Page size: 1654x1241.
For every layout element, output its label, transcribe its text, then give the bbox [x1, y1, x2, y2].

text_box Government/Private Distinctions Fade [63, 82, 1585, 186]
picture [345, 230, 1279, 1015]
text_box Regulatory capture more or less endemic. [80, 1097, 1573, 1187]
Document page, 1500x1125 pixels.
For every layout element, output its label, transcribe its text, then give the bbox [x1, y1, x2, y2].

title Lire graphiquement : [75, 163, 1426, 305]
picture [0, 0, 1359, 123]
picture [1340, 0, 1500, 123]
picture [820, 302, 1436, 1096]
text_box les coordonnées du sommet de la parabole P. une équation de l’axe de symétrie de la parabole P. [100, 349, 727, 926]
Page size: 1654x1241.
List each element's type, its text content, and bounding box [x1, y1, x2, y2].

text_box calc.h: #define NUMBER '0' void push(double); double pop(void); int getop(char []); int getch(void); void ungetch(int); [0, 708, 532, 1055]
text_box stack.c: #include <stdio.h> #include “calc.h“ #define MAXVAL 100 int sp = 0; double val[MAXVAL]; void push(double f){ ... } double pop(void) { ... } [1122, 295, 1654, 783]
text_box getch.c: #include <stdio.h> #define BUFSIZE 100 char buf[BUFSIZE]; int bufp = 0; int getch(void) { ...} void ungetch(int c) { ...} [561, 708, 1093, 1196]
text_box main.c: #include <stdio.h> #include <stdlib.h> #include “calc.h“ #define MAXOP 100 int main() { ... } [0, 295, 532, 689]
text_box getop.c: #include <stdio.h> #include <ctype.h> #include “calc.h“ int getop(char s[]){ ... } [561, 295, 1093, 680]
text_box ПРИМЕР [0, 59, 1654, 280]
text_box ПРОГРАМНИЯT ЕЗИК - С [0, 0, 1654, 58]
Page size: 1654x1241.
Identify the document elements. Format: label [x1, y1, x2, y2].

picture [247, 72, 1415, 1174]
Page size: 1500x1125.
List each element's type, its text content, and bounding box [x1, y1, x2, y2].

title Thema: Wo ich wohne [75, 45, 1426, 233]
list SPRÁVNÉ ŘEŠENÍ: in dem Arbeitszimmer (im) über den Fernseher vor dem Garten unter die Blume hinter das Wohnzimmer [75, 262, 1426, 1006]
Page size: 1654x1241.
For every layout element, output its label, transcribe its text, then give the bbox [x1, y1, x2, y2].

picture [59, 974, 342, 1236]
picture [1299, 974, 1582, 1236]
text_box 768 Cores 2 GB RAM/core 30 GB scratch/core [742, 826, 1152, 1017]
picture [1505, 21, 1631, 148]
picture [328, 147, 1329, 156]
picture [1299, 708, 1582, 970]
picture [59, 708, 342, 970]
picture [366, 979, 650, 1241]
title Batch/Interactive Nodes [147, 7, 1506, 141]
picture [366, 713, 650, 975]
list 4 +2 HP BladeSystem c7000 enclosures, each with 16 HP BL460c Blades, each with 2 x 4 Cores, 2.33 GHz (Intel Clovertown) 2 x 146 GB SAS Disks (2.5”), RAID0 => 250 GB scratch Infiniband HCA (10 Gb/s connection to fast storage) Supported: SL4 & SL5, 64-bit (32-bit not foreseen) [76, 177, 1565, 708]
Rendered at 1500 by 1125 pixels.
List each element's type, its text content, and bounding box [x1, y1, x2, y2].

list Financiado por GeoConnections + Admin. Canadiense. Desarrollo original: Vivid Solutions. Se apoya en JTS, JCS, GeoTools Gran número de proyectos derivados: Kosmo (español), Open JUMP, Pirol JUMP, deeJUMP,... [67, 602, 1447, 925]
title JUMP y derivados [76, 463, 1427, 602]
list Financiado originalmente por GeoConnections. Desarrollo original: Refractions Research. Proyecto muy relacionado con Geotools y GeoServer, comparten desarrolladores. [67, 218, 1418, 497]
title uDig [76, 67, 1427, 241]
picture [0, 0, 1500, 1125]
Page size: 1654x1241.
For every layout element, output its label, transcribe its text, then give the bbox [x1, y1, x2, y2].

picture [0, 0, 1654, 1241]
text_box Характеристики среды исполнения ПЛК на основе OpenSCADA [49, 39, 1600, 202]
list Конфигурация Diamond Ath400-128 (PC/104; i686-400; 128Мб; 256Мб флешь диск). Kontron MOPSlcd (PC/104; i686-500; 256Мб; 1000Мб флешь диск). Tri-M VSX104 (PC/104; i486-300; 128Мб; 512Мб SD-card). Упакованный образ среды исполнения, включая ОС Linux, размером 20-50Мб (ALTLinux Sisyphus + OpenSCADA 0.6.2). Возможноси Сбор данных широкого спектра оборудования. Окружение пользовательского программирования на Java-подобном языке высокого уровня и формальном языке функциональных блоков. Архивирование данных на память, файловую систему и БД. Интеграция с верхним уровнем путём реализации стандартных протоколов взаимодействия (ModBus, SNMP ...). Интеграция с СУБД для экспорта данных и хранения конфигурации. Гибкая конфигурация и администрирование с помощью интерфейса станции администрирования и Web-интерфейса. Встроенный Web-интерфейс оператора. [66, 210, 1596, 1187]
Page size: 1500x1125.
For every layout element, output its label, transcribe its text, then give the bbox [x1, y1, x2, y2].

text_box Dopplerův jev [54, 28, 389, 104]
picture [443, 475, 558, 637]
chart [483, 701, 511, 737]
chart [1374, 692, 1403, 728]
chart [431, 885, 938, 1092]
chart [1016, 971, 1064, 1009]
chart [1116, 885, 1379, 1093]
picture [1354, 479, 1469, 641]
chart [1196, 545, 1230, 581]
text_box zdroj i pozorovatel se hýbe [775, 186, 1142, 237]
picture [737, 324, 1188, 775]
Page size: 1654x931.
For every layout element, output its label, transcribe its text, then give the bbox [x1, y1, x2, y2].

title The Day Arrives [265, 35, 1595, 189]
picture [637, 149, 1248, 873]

### [What you will do]
Print the records word for word, starting at their first line and ending at the line that contains "text_box ПРОГРАМНИЯT ЕЗИК", with that line included.

### [Solved problem]
Page size: 1654x1241.
For every layout element, output its label, transcribe its text, then give the bbox [x1, y1, x2, y2].

text_box Government/Private Distinctions Fade [63, 82, 1585, 186]
picture [345, 230, 1279, 1015]
text_box Regulatory capture more or less endemic. [80, 1097, 1573, 1187]
Document page, 1500x1125 pixels.
For every layout element, output its label, transcribe its text, then give the bbox [x1, y1, x2, y2].

title Lire graphiquement : [75, 163, 1426, 305]
picture [0, 0, 1359, 123]
picture [1340, 0, 1500, 123]
picture [820, 302, 1436, 1096]
text_box les coordonnées du sommet de la parabole P. une équation de l’axe de symétrie de la parabole P. [100, 349, 727, 926]
Page size: 1654x1241.
List each element's type, its text content, and bounding box [x1, y1, x2, y2].

text_box calc.h: #define NUMBER '0' void push(double); double pop(void); int getop(char []); int getch(void); void ungetch(int); [0, 708, 532, 1055]
text_box stack.c: #include <stdio.h> #include “calc.h“ #define MAXVAL 100 int sp = 0; double val[MAXVAL]; void push(double f){ ... } double pop(void) { ... } [1122, 295, 1654, 783]
text_box getch.c: #include <stdio.h> #define BUFSIZE 100 char buf[BUFSIZE]; int bufp = 0; int getch(void) { ...} void ungetch(int c) { ...} [561, 708, 1093, 1196]
text_box main.c: #include <stdio.h> #include <stdlib.h> #include “calc.h“ #define MAXOP 100 int main() { ... } [0, 295, 532, 689]
text_box getop.c: #include <stdio.h> #include <ctype.h> #include “calc.h“ int getop(char s[]){ ... } [561, 295, 1093, 680]
text_box ПРИМЕР [0, 59, 1654, 280]
text_box ПРОГРАМНИЯT ЕЗИК - С [0, 0, 1654, 58]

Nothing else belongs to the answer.